Image of Ali Niknam
The Challenger: bunq's Ali Niknam
The founder of bunq talks plans for the UK, Brexit, neo-banks, and taking the fight to traditional banks.
“In the early days when I started bunq, the first country I wanted to go to was the UK,” said Niknam, in a telephone interview, just days after bunq announced its UK launch, joining 30 other European countries including its domestic market of the Netherlands, Germany and Spain it has launched in.
“I actually was in the UK on the night of the Brexit vote. That was a really strange experience because otherwise we would have been in the UK for a long time now.”
Amid a cloud of Brexit uncertainty, Niknam eschewed the UK and opted to launch first in Amsterdam instead.
Fast-forward over three years and bunq has now decided to enter the UK market, in a political environment, in which more clarity was given to the UK’s future when Prime Minister Boris Johnson issued a “do or die” deadline of October 31 for the UK’s exit out of the EU.
Launch in the UK
Running a fully mobile bank, Niknam, born in Canada but from Iranian descent, explains the process that a neo-bank like bunq undergoes when launching in a new market like the UK- saying it’s a two-step process, whereby the app is tailored for individual markets following market research.
Niknam says bunq’s first 2,000 users in the UK will help shape the product, after it was granted FCA approval to operate in the UK.
“We get those first users in,” says the entrepreneur, who founded his first company at the age of 16."
“Really understand what makes them tick, what makes them happy. And then adjust bunq. We look to tailor the product to individual markets,” he says, pointing out payments are “hugely different” across Europe and heavily tied to local culture and customs."
Once agreement on the product offering is thrashed out, bunq will enter phase two, using advertising and other promotional tools to push the product.
Bunq has around 100 staff (including a core team of Amsterdam coders) across 36 different nationalities but for now, bunq will not have boots on the ground in the UK, though Niknam has not ruled this out in future.
Initially, bunq, unlike its competitors, is offering euro only accounts, targeting British consumers who spend money abroad, which Niknam admits is a niche market “but big enough to get the initial group of people in”.
And as Niknam points out, sterling accounts could soon follow, as it looks to attract a mix of mobile-bank loving millennials and an older demographic fed up with traditional banks.
“I think one of the more expected changes will, of course, be to someday offer perhaps British pound accounts,” says Niknam.
“I think this is one of the steps we must really take. We don’t want to remain a niche player. We want to become a general applicable useable tool for British people.”
The free bank?
One possible constraint to bunq’s progress in the UK could be the monthly charges for its users- €9.99 (£8.76) for business customers, €7.99 (£7.00) for personal customers-- joining other neo-bank paid services like N26 and Curve.
But Niknam argues bunq is simply being transparent with its customers, pointing to hidden charges with non-fee paying traditional banks.
“I think he reality of the matter is that people are paying today,” he says.
“You basically get the choice between two things.

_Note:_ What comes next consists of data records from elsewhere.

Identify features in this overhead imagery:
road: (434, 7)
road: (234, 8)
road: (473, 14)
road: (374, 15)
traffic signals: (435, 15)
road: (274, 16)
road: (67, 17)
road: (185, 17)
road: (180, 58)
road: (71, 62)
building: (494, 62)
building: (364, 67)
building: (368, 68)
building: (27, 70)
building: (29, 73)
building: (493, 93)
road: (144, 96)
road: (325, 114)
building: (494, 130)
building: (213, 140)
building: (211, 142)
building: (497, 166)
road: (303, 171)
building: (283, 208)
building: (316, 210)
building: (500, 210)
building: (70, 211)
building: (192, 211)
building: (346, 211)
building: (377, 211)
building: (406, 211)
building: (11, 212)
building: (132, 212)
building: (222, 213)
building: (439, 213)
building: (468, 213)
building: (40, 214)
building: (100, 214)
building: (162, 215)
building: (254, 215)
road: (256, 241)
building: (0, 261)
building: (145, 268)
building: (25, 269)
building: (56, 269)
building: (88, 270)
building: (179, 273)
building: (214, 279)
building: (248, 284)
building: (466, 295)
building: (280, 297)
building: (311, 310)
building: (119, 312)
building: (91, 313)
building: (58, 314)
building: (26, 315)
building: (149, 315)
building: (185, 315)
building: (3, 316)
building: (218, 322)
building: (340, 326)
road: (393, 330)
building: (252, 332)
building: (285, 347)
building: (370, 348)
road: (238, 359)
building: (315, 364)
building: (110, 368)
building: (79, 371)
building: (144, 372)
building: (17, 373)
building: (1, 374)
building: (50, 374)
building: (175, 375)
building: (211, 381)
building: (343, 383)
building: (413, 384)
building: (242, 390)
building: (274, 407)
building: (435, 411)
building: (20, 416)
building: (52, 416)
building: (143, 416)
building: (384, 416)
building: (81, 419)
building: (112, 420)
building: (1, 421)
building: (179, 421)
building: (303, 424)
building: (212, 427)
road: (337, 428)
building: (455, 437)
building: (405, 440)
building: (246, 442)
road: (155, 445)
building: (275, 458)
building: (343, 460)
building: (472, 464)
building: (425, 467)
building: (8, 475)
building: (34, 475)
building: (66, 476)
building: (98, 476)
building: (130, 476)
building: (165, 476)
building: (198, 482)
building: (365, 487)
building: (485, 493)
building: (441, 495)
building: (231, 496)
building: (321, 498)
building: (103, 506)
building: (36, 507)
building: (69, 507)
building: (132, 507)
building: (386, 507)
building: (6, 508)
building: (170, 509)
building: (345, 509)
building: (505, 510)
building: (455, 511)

Either you get an intransparent structure. Or you get a party that says ‘look one of our core values is transparency, this is what the service costs. This is what you will get, this is what you can expect from us.’”
In fact, bunq’s mission statement is to be “the bank of the free”- be it free from VC funding; free for users to decide where their money is invested; and free from an excessive banking bonus culture.
On the first point, bunq has hitherto been financed by Niknam-who has personally invested nearly €45m (£39m) since 2012-which he says allows bunq to grow at its own pace, but he says VC funding could come at some point.
On the second point, customers can choose via the bunq app where their money is invested: be it personal mortgages, personal lending or investment in green companies for instance.
On the latter, bunq says in 2018 its three-strong Management Board earned an average take home pay of €107,000 (£93,000), a lot less than salaries of high-flying top executives at traditional banks.
Bunq is entering a UK banking market, which is highly competitive but Niknam is unphased.
“I don’t see them [neo-banks) as rivals, I see them as peers,” Niknam says, who founded TransIP, the third biggest domain name and web hosting provider in the world before setting up bunq.
“To me we are on the forefront of a new financial sector with new players, new offerings that better match the people’s wants and needs.
“In my view, the fact there are so many rivals in the UK is an indication that people are more open and more ready for this change towards the future. If you ask me, there are too many traditional banks, rather than neo-banks.”
Niknam will be hoping that bunq’s simplicity of use- users can set up accounts in five minutes with phone and ID- its real-time notifications, open API, partnerships with the likes of Transferwise will help woo customers.
Bunq does not disclose user numbers. It says the number of user deposits is €211m (£184m) as of December 2018, saying the amount of user deposits doubled year-on-year. This is lower than rivals, like Monzo which has listed deposits earlier this year at €716m (£624m).
Niknam also points out the Netherlands- which he says is recognised as one of the toughest regulatory markets in the world- is one of bunq’s most flourishing markets.
“I want bunq to be around for the next decade and the decade after that,” says Niknam.